The Limited Role of the Imperial Bank of Persia

Research in the archives of The Imperial Bank of Persia (IBP) shows that it saw itself as a facilitator of trade payments, not as a lending or deposit institution – in other words, entirely differently from modern banks, and with a limited role for economic development. Chartered in 1889, the only substantial borrower was the Iranian government, which used a wide array of mechanisms to extract cash advances from the IBP. As part of its extraordinarily cautious practices, the IBP kept at each branch more metallic cash—that is, silver and gold—than the paper notes in circulation. One indication that the IBP had good reason to hold such large reserves in coin was the value of notes fluctuated sometime more than 50 percent from year to year.
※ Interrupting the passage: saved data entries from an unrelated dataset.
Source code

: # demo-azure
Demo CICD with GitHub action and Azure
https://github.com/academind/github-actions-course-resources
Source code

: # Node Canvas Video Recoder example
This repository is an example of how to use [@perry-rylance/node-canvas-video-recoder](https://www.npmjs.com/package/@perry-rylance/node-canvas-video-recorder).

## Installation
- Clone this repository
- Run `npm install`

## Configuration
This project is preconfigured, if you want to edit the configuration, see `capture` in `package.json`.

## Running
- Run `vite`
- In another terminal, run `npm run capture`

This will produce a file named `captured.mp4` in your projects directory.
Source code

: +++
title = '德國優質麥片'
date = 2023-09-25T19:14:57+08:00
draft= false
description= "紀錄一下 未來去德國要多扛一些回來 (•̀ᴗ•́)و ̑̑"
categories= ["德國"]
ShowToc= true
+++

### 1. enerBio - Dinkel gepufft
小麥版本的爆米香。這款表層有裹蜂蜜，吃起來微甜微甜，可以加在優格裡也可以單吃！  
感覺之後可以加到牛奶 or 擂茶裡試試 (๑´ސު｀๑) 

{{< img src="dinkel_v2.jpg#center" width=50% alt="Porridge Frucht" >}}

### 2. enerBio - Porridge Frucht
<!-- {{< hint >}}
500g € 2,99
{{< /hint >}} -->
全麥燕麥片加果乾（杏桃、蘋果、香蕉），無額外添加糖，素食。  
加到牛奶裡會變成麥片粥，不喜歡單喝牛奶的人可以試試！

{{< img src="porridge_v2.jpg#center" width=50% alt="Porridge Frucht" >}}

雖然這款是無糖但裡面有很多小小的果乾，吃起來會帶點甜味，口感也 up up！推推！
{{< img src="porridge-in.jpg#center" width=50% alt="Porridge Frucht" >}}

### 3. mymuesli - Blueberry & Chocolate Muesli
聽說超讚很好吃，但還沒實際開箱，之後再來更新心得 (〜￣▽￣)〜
Because of the very conservative reserve in coin, note issuance may not have been directly profitable, but it put the IBP in a good position to argue that it should be allowed to import silver for the mint to turn into coin, an operation that was quite profitable. The IBP faced difficulties in getting its paper currency accepted as fully equivalent to silver. Runs on the IBP were at times quite successful at preventing regular conversion of notes into silver. At the same time, the advantages of paper currency can be seen from the competing paper currencies issued by Iranian merchants, to which the IBP often objected to the government. The paper currencies issued by merchants were in many ways a further development of the system of bijaks or barats, which were credit certificates issued by sarrafs, or money-lenders (as well as by the large merchants, especially in cities without specialized sarrafs). The government frequently made payments by means of barats—the term bijak apparently being seldom used for government credit certificates—which were little more than forced loans. In short, Iranians had many reasons to regard with suspicion paper promises to pay in coin, so it is hardly surprising that the IBP faced reluctance to accept at face value its claim that its paper could be readily converted into hard coin. And it was hardly surprising that sarrafs, angered that the IBP was taking over from them the business of lending to the government, would periodically organize runs on the IBP, often aided and abetted by Russian interests.